[Collected data]
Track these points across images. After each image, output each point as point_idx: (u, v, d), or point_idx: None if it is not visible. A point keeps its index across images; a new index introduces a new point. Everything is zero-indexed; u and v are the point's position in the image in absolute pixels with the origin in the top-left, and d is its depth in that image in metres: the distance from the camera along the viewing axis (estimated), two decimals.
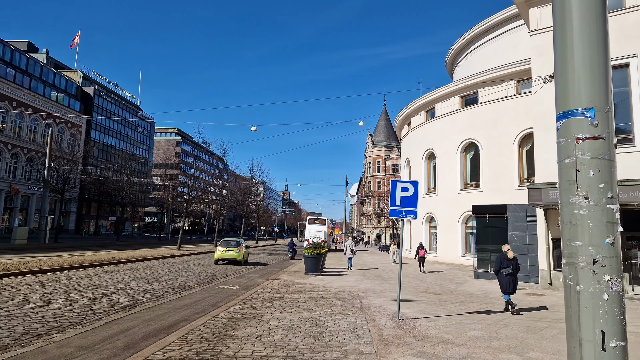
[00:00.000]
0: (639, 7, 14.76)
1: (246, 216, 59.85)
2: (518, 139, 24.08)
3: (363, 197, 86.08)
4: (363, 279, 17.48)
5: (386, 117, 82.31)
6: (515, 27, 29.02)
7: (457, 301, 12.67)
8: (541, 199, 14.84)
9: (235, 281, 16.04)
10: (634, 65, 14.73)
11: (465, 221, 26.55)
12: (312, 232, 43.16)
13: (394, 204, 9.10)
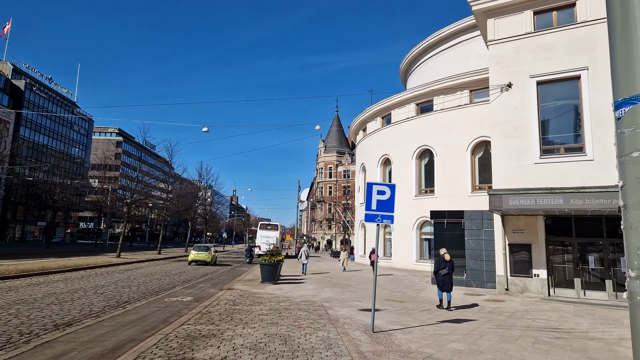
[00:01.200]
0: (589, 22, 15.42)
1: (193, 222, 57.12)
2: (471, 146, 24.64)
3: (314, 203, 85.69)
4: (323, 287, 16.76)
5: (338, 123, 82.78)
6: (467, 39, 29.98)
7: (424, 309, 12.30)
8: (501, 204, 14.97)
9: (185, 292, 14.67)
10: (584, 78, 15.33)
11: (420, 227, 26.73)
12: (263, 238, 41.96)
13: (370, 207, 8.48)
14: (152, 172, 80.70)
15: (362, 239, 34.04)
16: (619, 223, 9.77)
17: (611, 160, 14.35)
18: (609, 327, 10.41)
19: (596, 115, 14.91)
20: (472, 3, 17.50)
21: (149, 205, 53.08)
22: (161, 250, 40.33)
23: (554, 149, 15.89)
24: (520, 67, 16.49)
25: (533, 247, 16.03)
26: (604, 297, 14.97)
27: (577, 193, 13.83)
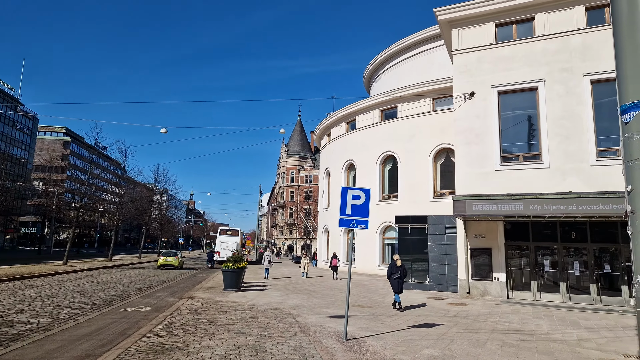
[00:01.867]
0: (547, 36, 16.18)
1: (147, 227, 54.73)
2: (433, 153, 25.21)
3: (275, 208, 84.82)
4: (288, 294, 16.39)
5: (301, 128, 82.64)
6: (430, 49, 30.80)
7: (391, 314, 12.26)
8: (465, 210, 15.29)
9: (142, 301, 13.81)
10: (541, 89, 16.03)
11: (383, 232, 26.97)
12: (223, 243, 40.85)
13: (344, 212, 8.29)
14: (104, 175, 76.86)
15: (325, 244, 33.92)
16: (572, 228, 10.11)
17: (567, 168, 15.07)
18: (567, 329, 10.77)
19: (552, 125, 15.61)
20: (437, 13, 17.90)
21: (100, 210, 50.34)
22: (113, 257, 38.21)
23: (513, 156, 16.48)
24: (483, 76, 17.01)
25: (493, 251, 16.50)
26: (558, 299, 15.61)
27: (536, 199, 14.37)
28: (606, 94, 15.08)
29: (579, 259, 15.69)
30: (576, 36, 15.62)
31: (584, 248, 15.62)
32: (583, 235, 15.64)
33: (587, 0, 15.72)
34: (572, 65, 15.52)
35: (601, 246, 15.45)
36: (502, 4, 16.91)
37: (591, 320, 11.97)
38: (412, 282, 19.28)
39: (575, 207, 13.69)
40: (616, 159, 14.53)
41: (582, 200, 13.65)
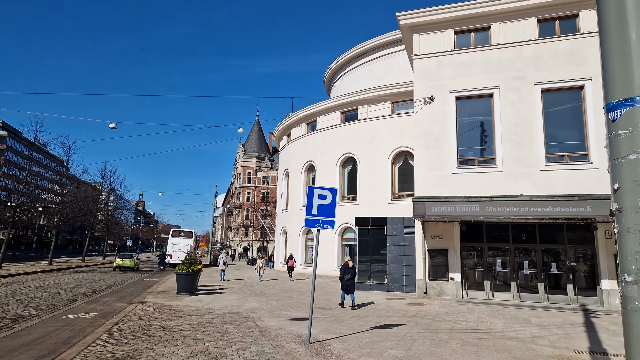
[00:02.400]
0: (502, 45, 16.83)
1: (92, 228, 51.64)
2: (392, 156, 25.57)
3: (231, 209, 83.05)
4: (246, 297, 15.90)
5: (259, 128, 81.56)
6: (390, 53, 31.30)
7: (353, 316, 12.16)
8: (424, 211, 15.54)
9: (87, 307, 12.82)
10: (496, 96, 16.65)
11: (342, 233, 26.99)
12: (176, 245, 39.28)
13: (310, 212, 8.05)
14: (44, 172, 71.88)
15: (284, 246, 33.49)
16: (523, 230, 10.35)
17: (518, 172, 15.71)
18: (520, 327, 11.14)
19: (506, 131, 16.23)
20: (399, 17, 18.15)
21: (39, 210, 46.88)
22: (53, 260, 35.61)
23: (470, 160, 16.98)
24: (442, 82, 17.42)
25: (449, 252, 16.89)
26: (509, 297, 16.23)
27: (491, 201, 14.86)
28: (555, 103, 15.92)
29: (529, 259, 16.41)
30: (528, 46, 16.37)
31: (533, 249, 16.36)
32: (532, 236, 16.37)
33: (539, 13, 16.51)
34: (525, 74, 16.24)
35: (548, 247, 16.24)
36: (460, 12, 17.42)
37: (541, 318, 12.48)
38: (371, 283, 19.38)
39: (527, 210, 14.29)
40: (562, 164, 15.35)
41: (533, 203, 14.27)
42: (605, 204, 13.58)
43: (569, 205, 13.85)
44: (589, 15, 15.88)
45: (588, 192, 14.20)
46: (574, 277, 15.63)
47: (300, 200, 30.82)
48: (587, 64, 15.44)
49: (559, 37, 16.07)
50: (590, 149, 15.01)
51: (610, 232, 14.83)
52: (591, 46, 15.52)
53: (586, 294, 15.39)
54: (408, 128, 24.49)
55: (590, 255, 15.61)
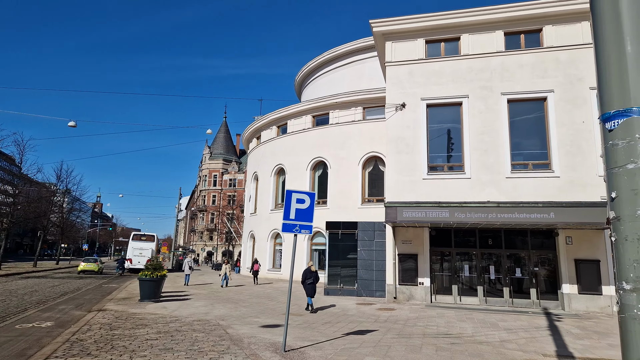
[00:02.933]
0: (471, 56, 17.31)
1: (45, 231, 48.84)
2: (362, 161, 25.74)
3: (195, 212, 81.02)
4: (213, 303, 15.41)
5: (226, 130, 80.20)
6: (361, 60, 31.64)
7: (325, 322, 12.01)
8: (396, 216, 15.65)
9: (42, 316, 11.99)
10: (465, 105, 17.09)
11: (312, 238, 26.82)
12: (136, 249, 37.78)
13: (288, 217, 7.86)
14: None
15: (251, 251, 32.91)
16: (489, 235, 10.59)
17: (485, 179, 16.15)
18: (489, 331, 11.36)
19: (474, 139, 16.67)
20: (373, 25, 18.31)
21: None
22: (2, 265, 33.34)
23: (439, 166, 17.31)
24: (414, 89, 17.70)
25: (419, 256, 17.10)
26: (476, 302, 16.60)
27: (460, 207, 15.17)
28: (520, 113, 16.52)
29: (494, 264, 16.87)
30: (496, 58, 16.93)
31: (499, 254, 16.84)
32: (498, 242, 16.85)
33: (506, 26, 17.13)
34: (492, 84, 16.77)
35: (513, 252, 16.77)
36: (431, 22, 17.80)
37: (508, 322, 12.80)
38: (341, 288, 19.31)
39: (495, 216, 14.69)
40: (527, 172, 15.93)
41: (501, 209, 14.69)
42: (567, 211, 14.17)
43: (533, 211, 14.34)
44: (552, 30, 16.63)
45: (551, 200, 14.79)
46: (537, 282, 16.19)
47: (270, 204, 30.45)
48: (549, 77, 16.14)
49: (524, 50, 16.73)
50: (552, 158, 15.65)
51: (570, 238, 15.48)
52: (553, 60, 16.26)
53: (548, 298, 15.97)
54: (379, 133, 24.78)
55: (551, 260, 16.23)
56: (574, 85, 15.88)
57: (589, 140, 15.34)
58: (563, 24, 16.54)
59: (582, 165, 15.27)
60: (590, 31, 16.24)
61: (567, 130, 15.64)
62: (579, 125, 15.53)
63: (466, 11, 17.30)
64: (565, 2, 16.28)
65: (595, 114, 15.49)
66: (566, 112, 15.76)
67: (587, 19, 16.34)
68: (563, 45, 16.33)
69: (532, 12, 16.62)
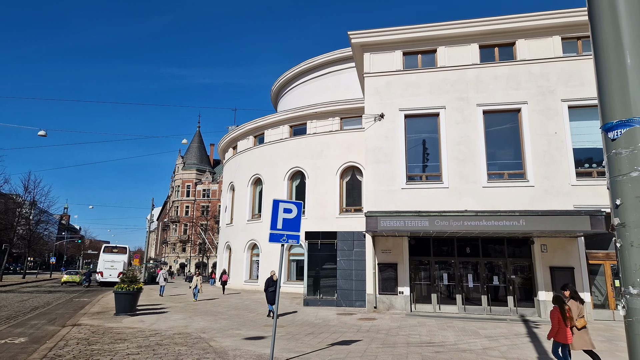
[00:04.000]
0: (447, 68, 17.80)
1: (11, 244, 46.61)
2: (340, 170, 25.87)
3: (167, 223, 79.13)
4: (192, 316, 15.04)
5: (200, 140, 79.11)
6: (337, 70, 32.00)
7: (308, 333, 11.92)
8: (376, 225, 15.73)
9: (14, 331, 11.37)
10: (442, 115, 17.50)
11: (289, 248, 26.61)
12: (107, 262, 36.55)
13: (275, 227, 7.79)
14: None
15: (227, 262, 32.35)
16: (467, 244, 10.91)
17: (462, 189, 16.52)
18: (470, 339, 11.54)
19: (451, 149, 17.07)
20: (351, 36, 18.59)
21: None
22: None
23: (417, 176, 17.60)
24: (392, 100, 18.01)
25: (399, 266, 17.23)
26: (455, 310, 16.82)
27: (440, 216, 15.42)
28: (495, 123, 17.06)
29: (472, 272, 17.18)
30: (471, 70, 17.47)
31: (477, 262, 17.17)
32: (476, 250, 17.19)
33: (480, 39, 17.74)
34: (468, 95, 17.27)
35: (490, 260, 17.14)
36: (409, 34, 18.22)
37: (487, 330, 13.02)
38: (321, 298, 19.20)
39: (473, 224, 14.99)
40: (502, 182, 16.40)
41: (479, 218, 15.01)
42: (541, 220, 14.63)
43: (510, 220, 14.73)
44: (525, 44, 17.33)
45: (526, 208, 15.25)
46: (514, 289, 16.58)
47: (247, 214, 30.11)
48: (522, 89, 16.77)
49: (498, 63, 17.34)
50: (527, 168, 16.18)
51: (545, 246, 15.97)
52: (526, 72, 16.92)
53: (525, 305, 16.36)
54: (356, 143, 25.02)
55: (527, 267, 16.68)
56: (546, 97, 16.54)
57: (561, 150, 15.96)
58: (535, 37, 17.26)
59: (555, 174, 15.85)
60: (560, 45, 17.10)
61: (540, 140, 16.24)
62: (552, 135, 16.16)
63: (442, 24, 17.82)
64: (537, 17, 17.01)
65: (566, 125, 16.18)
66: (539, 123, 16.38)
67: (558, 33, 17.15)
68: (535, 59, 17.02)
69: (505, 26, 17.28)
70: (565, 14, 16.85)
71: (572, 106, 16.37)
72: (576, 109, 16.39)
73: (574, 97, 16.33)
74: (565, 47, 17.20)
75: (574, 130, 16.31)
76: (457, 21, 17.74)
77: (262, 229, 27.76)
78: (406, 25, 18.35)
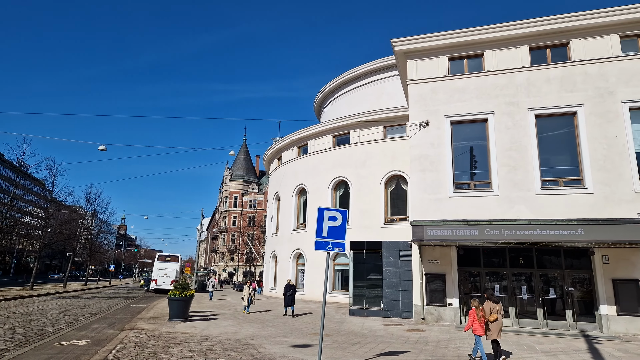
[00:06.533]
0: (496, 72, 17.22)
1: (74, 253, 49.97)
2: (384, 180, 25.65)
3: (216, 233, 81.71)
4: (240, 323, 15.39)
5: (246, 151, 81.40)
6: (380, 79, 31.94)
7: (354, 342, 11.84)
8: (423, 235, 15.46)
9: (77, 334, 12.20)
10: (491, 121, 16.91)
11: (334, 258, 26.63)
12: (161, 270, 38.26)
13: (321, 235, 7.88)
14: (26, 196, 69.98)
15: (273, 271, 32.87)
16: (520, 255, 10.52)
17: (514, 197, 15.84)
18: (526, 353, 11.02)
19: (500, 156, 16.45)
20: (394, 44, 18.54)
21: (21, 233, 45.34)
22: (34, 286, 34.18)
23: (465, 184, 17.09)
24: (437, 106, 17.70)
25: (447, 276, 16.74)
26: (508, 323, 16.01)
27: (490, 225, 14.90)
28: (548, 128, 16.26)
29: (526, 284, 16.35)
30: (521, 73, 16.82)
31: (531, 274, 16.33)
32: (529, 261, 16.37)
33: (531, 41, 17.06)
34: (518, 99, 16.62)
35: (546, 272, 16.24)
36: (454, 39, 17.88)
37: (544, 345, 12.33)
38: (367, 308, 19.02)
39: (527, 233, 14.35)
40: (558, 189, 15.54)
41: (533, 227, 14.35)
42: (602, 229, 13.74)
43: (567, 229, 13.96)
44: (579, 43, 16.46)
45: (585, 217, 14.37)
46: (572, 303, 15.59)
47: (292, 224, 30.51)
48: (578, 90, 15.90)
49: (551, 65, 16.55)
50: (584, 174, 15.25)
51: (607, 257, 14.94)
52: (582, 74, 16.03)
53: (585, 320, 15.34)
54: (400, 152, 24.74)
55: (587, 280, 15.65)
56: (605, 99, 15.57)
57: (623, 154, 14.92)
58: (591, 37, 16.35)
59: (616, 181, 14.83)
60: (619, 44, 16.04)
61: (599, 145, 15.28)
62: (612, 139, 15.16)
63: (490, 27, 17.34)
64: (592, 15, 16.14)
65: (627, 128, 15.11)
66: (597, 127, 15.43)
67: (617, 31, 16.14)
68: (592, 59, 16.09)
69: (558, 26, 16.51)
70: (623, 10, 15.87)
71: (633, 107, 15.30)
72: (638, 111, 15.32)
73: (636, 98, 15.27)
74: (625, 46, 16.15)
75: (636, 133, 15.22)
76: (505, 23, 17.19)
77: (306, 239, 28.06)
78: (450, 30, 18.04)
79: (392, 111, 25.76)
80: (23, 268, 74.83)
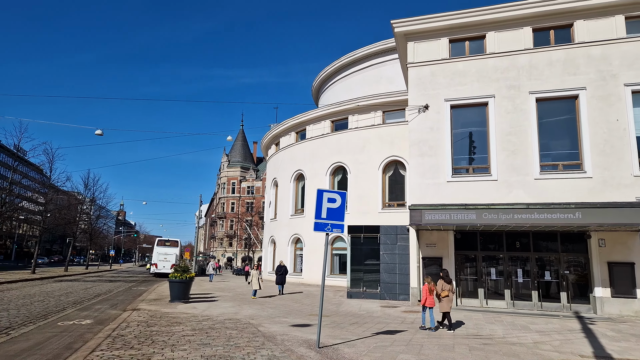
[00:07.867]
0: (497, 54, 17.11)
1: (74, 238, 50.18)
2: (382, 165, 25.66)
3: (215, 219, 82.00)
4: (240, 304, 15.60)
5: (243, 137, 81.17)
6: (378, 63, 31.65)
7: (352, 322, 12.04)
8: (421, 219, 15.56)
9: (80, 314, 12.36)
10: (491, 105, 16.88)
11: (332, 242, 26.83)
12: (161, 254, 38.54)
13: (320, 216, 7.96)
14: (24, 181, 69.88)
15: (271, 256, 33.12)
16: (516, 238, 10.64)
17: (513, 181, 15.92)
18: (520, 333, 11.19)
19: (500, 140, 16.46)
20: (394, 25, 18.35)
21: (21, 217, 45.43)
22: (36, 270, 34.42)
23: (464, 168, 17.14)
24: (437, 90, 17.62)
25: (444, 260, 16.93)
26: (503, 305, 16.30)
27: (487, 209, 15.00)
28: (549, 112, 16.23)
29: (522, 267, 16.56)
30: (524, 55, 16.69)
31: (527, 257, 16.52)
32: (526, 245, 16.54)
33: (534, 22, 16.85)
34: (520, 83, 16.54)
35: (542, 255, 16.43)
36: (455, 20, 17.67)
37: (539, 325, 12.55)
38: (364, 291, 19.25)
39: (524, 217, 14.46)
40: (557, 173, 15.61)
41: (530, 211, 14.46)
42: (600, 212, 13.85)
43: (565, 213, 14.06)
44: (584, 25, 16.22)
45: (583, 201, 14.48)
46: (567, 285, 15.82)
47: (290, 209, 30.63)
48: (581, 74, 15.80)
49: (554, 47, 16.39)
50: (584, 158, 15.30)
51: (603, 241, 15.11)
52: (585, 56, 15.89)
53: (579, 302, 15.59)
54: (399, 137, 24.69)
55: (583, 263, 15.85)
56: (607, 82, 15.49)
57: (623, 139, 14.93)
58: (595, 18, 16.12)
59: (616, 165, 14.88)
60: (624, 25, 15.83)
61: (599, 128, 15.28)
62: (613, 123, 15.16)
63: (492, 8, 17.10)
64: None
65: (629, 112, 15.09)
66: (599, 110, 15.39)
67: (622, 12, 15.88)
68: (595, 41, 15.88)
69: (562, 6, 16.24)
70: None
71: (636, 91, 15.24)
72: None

### [Work instruction]
Please return the data above exactly as it stands from the line with "9: (235, 281, 16.04)" to the line with "22: (161, 250, 40.33)", keeping both of those lines but none of the pictures.

### [Reply]
9: (235, 281, 16.04)
10: (634, 65, 14.73)
11: (465, 221, 26.55)
12: (312, 232, 43.16)
13: (394, 204, 9.10)
[00:01.200]
0: (589, 22, 15.42)
1: (193, 222, 57.12)
2: (471, 146, 24.64)
3: (314, 203, 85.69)
4: (323, 287, 16.76)
5: (338, 123, 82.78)
6: (467, 39, 29.98)
7: (424, 309, 12.30)
8: (501, 204, 14.97)
9: (185, 292, 14.67)
10: (584, 78, 15.33)
11: (420, 227, 26.73)
12: (263, 238, 41.96)
13: (370, 207, 8.48)
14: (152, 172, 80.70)
15: (362, 239, 34.04)
16: (619, 223, 9.77)
17: (611, 160, 14.35)
18: (609, 327, 10.41)
19: (596, 115, 14.91)
20: (472, 3, 17.50)
21: (149, 205, 53.08)
22: (161, 250, 40.33)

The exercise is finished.